Feb. 6 (Bloomberg) -- Oil dropped to a two-week low in New York as U.S. inventories climbed last week, helping send the discount to Brent crude to the steepest level this year.
West Texas Intermediate futures fell as much as 1.7 percent on Energy Information Administration data showing that supplies rose 2.62 million barrels to 371.7 million. WTI’s discount to London-traded Brent widened for a sixth day after limits on the Seaway pipeline reduced flows to the Gulf Coast. Oil output rose a second week and refinery operations dropped, the EIA said.
“U.S. inventories are extremely robust,” said Adam Wise, who helps manage a $6 billion oil and gas bond portfolio as a managing director at Manulife Asset Management in Boston. “The spread between WTI and Brent should continue to widen until we get additional pipeline capacity later this year.”
Crude oil for March delivery fell 20 cents to $96.44 a barrel at 11:31 a.m. on the New York Mercantile Exchange. The contract traded at $95.68 before the release of the report at 10:30 a.m. in Washington. Trading was 84 percent above the 100- day average for this time of day. Futures are up 5 percent this year.

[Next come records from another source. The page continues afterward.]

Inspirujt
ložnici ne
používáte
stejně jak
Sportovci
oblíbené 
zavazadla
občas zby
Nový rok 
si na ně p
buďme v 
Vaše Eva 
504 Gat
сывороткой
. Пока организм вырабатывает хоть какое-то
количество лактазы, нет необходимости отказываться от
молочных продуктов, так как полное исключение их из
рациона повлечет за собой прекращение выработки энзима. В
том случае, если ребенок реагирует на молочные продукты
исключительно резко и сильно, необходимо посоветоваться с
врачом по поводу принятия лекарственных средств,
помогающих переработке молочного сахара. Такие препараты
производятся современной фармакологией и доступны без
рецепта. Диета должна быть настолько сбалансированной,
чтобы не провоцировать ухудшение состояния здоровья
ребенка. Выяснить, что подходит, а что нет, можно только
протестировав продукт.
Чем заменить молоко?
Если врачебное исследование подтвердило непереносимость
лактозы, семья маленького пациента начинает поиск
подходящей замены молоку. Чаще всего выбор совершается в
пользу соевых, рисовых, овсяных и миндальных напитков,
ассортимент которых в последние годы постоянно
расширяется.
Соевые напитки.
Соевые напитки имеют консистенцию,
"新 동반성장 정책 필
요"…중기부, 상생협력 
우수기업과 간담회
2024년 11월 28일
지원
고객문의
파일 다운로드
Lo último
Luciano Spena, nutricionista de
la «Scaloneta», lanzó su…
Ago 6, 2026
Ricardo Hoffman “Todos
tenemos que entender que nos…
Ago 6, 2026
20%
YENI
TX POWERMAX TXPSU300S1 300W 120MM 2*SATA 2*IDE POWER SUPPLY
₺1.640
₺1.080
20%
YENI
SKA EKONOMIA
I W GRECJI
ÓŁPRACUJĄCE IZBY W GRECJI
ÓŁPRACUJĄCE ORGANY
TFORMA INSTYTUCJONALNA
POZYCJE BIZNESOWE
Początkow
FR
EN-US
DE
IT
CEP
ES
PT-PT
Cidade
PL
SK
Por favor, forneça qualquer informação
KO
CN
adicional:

Brent oil for March settlement gained 9 cents to $116.61 a barrel on the London-based ICE Futures Europe exchange. Brent volume was 36 percent above the 100-day average.
The European benchmark grade traded at as much as a $20.87- a-barrel premium to WTI, the widest spread on an intraday basis since Dec. 21. The gap has grown since Enterprise Products Partners LP said Jan. 31 that capacity on the Seaway pipeline to the Gulf Coast from Cushing, Oklahoma, will be limited until late 2013.
The crude supply gain left stockpiles at the highest level since the week ended Dec. 7, the report showed. Crude production advanced 4,000 barrels a day to 7 million in the week ended Feb. 1, the EIA, the Energy Department’s statistical arm, said today.
Refineries operated at 84.2 percent of capacity in the seven days ended Feb. 1, down 0.8 percentage point from the prior week. Refiners often idle units for maintenance at this time of year as demand shifts away from heating oil and before gasoline use rises.
Increasing output in the U.S. and Canada and the lack of pipeline capacity has bolstered stockpiles at Cushing to a record in January. Stockpiles at the hub slipped 315,000 barrels to 51.4 million last week, the report showed.
The U.S. will tighten sanctions on Iran today with measures blocking the exporter from repatriating oil payments in dollars, euros and other hard currencies. The new restrictions are aimed at stopping that country’s nuclear program.
Crude buyers such as China, Japan and India must use their own currencies to pay Iran and keep the payments in escrow accounts, or else risk expulsion from the U.S. banking system. Iran will be able to use the funds only for locally sourced goods and services, in what will amount to barter arrangements.
WTI’s rebound in New York stalled yesterday along the bottom of an uptrend channel that was breached the previous day, signaling technical resistance, where sell orders may be clustered. This indicator is around $97.50 a barrel today, according to data compiled by Bloomberg.